■ Problem to solve
Repeat the listing exactly. Pictures stay out of your copy.
[Opening Data for this task section]
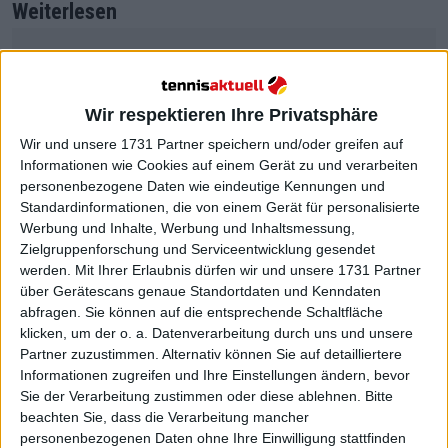
Weiterlesen
Alexander Zverev nach erneuter
Grand Slam-Finalniederlage
niedergeschlagen
Wir respektieren Ihre Privatsphäre
Titelverteidigung perfekt: Jannik
Wir und unsere 1731 Partner speichern und/oder greifen auf
Sinner bleibt König von
Informationen wie Cookies auf einem Gerät zu und verarbeiten
Melbourne
personenbezogene Daten wie eindeutige Kennungen und
Standardinformationen, die von einem Gerät für personalisierte
Werbung und Inhalte, Werbung und Inhaltsmessung,
Zielgruppenforschung und Serviceentwicklung gesendet
werden.
Mit Ihrer Erlaubnis dürfen wir und unsere 1731 Partner
über Gerätescans genaue Standortdaten und Kenndaten
abfragen. Sie können auf die entsprechende Schaltfläche
klicken, um der o. a. Datenverarbeitung durch uns und unsere
Partner zuzustimmen. Alternativ können Sie auf detailliertere
Informationen zugreifen und Ihre Einstellungen ändern, bevor
Sie der Verarbeitung zustimmen oder diese ablehnen.
Bitte
beachten Sie, dass die Verarbeitung mancher
personenbezogenen Daten ohne Ihre Einwilligung stattfinden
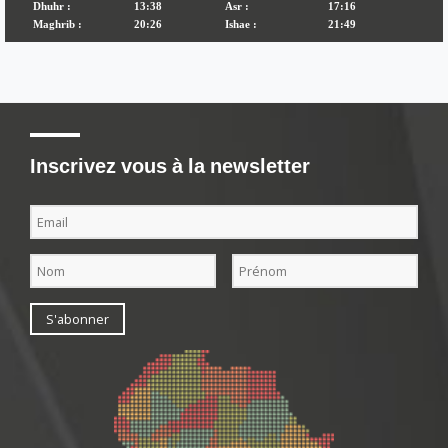
Inscrivez vous à la newsletter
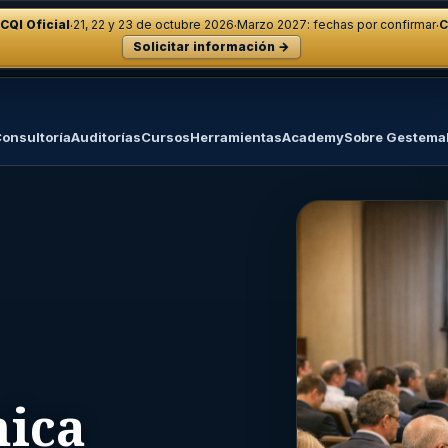
·
·
·
CQI Oficial
21, 22 y 23 de octubre 2026
Marzo 2027: fechas por confirmar
C
Solicitar información →
onsultoría
Auditorías
Cursos
Herramientas
Academy
Sobre Gestema
nica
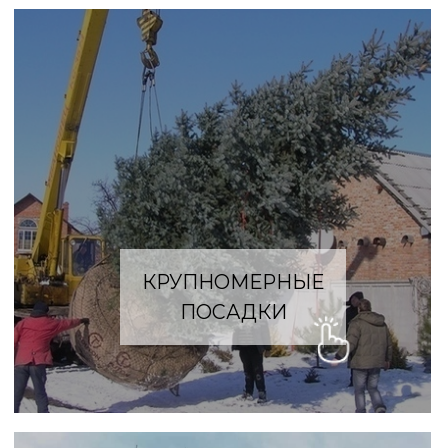
ПЛОДОВЫЕ САДЫ
МАССИВЫ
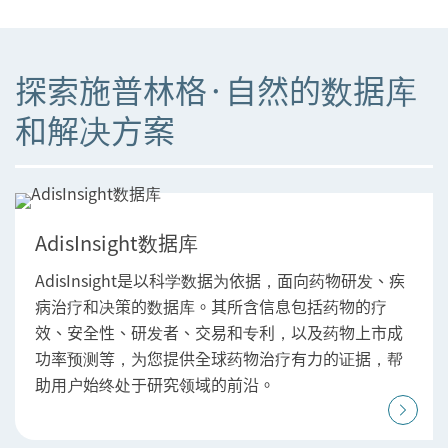
探索施普林格·自然的数据库
和解决方案
AdisInsight数据库
AdisInsight是以科学数据为依据，面向药物研发、疾
病治疗和决策的数据库。其所含信息包括药物的疗
效、安全性、研发者、交易和专利，以及药物上市成
功率预测等，为您提供全球药物治疗有力的证据，帮
助用户始终处于研究领域的前沿。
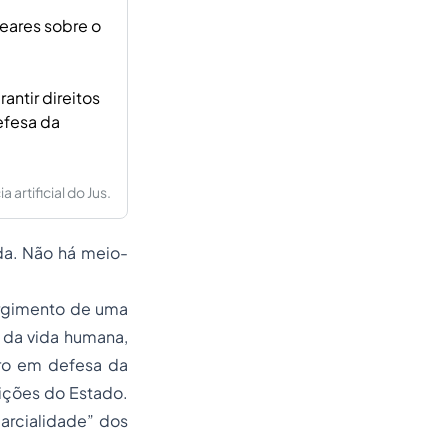
eares sobre o
ntir direitos
efesa da
artificial do Jus.
da. Não há meio-
urgimento de uma
o da vida humana,
ero em defesa da
ições do Estado.
arcialidade” dos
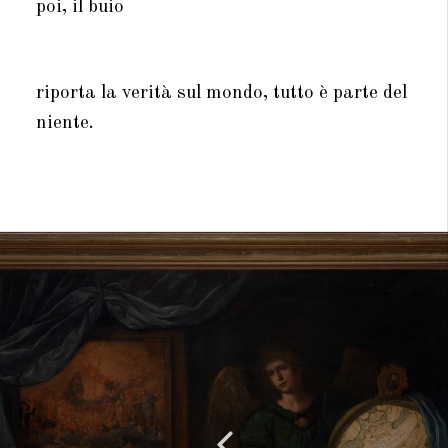
poi, il buio
riporta la verità sul mondo, tutto è parte del
niente.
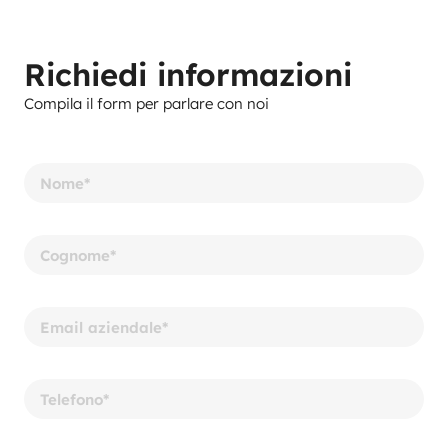
Richiedi informazioni
Compila il form per parlare con noi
[Closing Data for this task section]
■ Written answer
Weiterlesen
Alexander Zverev nach erneuter
Grand Slam-Finalniederlage
niedergeschlagen
Wir respektieren Ihre Privatsphäre
Titelverteidigung perfekt: Jannik
Wir und unsere 1731 Partner speichern und/oder greifen auf
Sinner bleibt König von
Informationen wie Cookies auf einem Gerät zu und verarbeiten
Melbourne
personenbezogene Daten wie eindeutige Kennungen und
Standardinformationen, die von einem Gerät für personalisierte
Werbung und Inhalte, Werbung und Inhaltsmessung,
Zielgruppenforschung und Serviceentwicklung gesendet
werden.
Mit Ihrer Erlaubnis dürfen wir und unsere 1731 Partner
über Gerätescans genaue Standortdaten und Kenndaten
abfragen. Sie können auf die entsprechende Schaltfläche
klicken, um der o. a. Datenverarbeitung durch uns und unsere
Partner zuzustimmen. Alternativ können Sie auf detailliertere
Informationen zugreifen und Ihre Einstellungen ändern, bevor
Sie der Verarbeitung zustimmen oder diese ablehnen.
Bitte
beachten Sie, dass die Verarbeitung mancher
personenbezogenen Daten ohne Ihre Einwilligung stattfinden
Inscrivez vous à la newsletter
·
·
·
CQI Oficial
21, 22 y 23 de octubre 2026
Marzo 2027: fechas por confirmar
C
Solicitar información →
onsultoría
Auditorías
Cursos
Herramientas
Academy
Sobre Gestema
nica
ПЛОДОВЫЕ САДЫ
МАССИВЫ
探索施普林格·自然的数据库
和解决方案
AdisInsight数据库
AdisInsight是以科学数据为依据，面向药物研发、疾
病治疗和决策的数据库。其所含信息包括药物的疗
效、安全性、研发者、交易和专利，以及药物上市成
功率预测等，为您提供全球药物治疗有力的证据，帮
助用户始终处于研究领域的前沿。
eares sobre o
ntir direitos
efesa da
artificial do Jus.
da. Não há meio-
urgimento de uma
o da vida humana,
ero em defesa da
ições do Estado.
arcialidade” dos
poi, il buio
riporta la verità sul mondo, tutto è parte del
niente.
Richiedi informazioni
Compila il form per parlare con noi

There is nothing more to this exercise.